The protests that followed the death of George Floyd have gone well beyond just an expression of anger. Black Lives Matter, the movement that has become synonymous with the nation-wide demonstrations, has been demanding a radical change in not just the current system of governance but also the understanding of American history.
Now, the growing clout of this movement is adversely affecting not just people supposedly in possession of 'white privilege' but also leading members of the African-American society who are regarded as complicit in the system considered antithetical to their race.
One of the high-profile targets from this group is Los Angeles County's first black District Attorney Jackie Lacey. Interestingly, she has been the target of protesters for around three years. But post-George Floyd incident, these protests have grown from involving double-digit participants to thousands.
Lacey's alleged fault
The reason for anger against Lacey is the fact that during her tenure as DA, which has been around eight years, 340 people have been killed through police action in her area of jurisdiction. But barring one such incident, she has refused to prosecute the law-enforcement officers involved, either due to lack of evidence or clear validity, as per her understanding, of the police action.
The person who has been gunning for her in the last three years and leading the protests is Melina Abdullah, also co-founder of Black Lives Matter's LA chapter. Now bolstered by a huge swell in the number of demonstrators, she has led them to the courthouses in the county and in chanting slogans such as "Jackie Lacey must go."
Clouds over re-election prospects
The timing of the protests is especially crucial as Lacey would be looking to win a third term as DA in November. She happens to be not just the first African-American to occupy this office but also the first woman.
Her re-election came very close to being achieved in the primaries itself that were held in March. However, she fell just short of the mark and therefore will have to fight her way through another contest in a few months. Her rival is Los Angeles' former police commander and former District Attorney of San Francisco George Gascon.
The latter is positioning himself as a reformer and was quick in issuing a condemnation of police action that resulted in Floyd's death. Lacey, on the other hand, took six days to do the same.

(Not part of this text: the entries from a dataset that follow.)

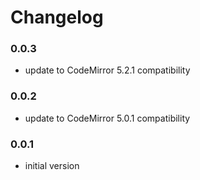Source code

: # Changelog

### 0.0.3
- update to CodeMirror 5.2.1 compatibility

### 0.0.2
- update to CodeMirror 5.0.1 compatibility

### 0.0.1
- initial version
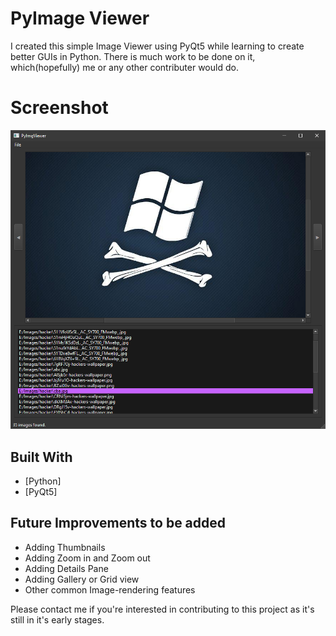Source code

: # PyImage Viewer

I created this simple Image Viewer using PyQt5 while learning to create better GUIs in Python. There is much work to be done on it, which(hopefully) me or any other contributer would do.


# Screenshot
![Alt text](Screenshots/img1.png?raw=true "PyImageViewer")


## Built With

* [Python]
* [PyQt5]

## Future Improvements to be added

* Adding Thumbnails
* Adding Zoom in and Zoom out
* Adding Details Pane
* Adding Gallery or Grid view
* Other common Image-rendering features

Please contact me if you're interested in contributing to this project as it's still in it's early stages.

Another problem facing the incumbent is the charge that her allegedly lackadaisical approach in prosecuting errant police officers is the result of her having benefitted financially from organisations supporting police and other law-enforcement agencies.
The stage is set for a close fight. Whether Lacey regains her position could also be a gauge of how deeply Black Lives Matter has been able to substantially shift public opinion. If she wins, it would suggest that the current protests have only vocalized an already discontented section of the society. A loss for her could be a harbinger of a tectonic shift in American politics.